Collected data
□ □ □
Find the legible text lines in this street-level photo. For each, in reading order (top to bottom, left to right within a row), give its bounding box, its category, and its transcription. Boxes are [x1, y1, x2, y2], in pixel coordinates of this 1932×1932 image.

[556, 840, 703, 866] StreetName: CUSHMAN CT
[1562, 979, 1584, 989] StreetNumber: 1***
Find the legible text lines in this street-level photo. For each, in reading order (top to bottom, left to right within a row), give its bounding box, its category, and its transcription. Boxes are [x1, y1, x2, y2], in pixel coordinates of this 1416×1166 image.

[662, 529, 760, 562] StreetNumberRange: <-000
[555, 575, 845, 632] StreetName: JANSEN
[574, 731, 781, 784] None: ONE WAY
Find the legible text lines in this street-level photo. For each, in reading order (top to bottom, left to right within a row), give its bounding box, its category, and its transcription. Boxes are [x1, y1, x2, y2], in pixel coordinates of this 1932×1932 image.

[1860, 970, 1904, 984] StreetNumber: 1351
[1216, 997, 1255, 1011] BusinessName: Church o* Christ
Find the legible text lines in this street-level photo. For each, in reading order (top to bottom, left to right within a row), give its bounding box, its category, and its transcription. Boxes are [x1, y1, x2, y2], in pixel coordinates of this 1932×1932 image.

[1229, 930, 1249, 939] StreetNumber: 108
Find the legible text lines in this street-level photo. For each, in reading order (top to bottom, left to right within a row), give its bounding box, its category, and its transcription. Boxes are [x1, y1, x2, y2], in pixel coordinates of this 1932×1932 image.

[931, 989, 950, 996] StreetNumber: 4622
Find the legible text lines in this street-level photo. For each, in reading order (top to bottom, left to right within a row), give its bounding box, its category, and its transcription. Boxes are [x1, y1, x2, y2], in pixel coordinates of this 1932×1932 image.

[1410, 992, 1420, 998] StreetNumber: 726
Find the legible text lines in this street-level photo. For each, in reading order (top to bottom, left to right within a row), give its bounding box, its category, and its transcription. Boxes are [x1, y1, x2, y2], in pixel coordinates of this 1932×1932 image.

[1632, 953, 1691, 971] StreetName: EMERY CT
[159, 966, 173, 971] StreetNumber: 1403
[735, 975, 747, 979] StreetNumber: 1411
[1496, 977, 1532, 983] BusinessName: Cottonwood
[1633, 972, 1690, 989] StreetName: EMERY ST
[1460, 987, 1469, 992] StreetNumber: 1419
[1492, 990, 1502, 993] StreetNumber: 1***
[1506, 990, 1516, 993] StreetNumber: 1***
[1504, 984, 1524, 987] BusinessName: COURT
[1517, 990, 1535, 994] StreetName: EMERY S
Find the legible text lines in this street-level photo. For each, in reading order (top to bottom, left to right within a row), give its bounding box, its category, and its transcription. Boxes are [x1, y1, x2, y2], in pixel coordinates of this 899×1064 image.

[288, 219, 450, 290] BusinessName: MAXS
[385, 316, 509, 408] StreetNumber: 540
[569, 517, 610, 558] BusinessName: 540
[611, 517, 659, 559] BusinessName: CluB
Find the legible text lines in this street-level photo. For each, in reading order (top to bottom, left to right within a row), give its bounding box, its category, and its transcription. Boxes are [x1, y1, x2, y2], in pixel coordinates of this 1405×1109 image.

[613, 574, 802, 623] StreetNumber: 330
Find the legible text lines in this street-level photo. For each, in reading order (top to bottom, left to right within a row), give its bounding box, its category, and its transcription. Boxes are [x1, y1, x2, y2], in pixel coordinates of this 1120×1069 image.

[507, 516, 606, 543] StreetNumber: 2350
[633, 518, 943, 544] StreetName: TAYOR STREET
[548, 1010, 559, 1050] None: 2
□ □ □
Exercise details: Convert the records above into a Markdown table with the columns Row and Line. Each nonblank line gets its own numbered row.

Exercise answer:
| Row | Line |
|---|---|
| 1 | Find the legible text lines in this street-level photo. For each, in reading order (top to bottom, left to right within a row), give its bounding box, its category, and its transcription. Boxes are [x1, y1, x2, y2], in pixel coordinates of this 1932×1932 image. |
| 2 | [556, 840, 703, 866] StreetName: CUSHMAN CT |
| 3 | [1562, 979, 1584, 989] StreetNumber: 1*** |
| 4 | Find the legible text lines in this street-level photo. For each, in reading order (top to bottom, left to right within a row), give its bounding box, its category, and its transcription. Boxes are [x1, y1, x2, y2], in pixel coordinates of this 1416×1166 image. |
| 5 | [662, 529, 760, 562] StreetNumberRange: <-000 |
| 6 | [555, 575, 845, 632] StreetName: JANSEN |
| 7 | [574, 731, 781, 784] None: ONE WAY |
| 8 | Find the legible text lines in this street-level photo. For each, in reading order (top to bottom, left to right within a row), give its bounding box, its category, and its transcription. Boxes are [x1, y1, x2, y2], in pixel coordinates of this 1932×1932 image. |
| 9 | [1860, 970, 1904, 984] StreetNumber: 1351 |
| 10 | [1216, 997, 1255, 1011] BusinessName: Church o* Christ |
| 11 | Find the legible text lines in this street-level photo. For each, in reading order (top to bottom, left to right within a row), give its bounding box, its category, and its transcription. Boxes are [x1, y1, x2, y2], in pixel coordinates of this 1932×1932 image. |
| 12 | [1229, 930, 1249, 939] StreetNumber: 108 |
| 13 | Find the legible text lines in this street-level photo. For each, in reading order (top to bottom, left to right within a row), give its bounding box, its category, and its transcription. Boxes are [x1, y1, x2, y2], in pixel coordinates of this 1932×1932 image. |
| 14 | [931, 989, 950, 996] StreetNumber: 4622 |
| 15 | Find the legible text lines in this street-level photo. For each, in reading order (top to bottom, left to right within a row), give its bounding box, its category, and its transcription. Boxes are [x1, y1, x2, y2], in pixel coordinates of this 1932×1932 image. |
| 16 | [1410, 992, 1420, 998] StreetNumber: 726 |
| 17 | Find the legible text lines in this street-level photo. For each, in reading order (top to bottom, left to right within a row), give its bounding box, its category, and its transcription. Boxes are [x1, y1, x2, y2], in pixel coordinates of this 1932×1932 image. |
| 18 | [1632, 953, 1691, 971] StreetName: EMERY CT |
| 19 | [159, 966, 173, 971] StreetNumber: 1403 |
| 20 | [735, 975, 747, 979] StreetNumber: 1411 |
| 21 | [1496, 977, 1532, 983] BusinessName: Cottonwood |
| 22 | [1633, 972, 1690, 989] StreetName: EMERY ST |
| 23 | [1460, 987, 1469, 992] StreetNumber: 1419 |
| 24 | [1492, 990, 1502, 993] StreetNumber: 1*** |
| 25 | [1506, 990, 1516, 993] StreetNumber: 1*** |
| 26 | [1504, 984, 1524, 987] BusinessName: COURT |
| 27 | [1517, 990, 1535, 994] StreetName: EMERY S |
| 28 | Find the legible text lines in this street-level photo. For each, in reading order (top to bottom, left to right within a row), give its bounding box, its category, and its transcription. Boxes are [x1, y1, x2, y2], in pixel coordinates of this 899×1064 image. |
| 29 | [288, 219, 450, 290] BusinessName: MAXS |
| 30 | [385, 316, 509, 408] StreetNumber: 540 |
| 31 | [569, 517, 610, 558] BusinessName: 540 |
| 32 | [611, 517, 659, 559] BusinessName: CluB |
| 33 | Find the legible text lines in this street-level photo. For each, in reading order (top to bottom, left to right within a row), give its bounding box, its category, and its transcription. Boxes are [x1, y1, x2, y2], in pixel coordinates of this 1405×1109 image. |
| 34 | [613, 574, 802, 623] StreetNumber: 330 |
| 35 | Find the legible text lines in this street-level photo. For each, in reading order (top to bottom, left to right within a row), give its bounding box, its category, and its transcription. Boxes are [x1, y1, x2, y2], in pixel coordinates of this 1120×1069 image. |
| 36 | [507, 516, 606, 543] StreetNumber: 2350 |
| 37 | [633, 518, 943, 544] StreetName: TAYOR STREET |
| 38 | [548, 1010, 559, 1050] None: 2 |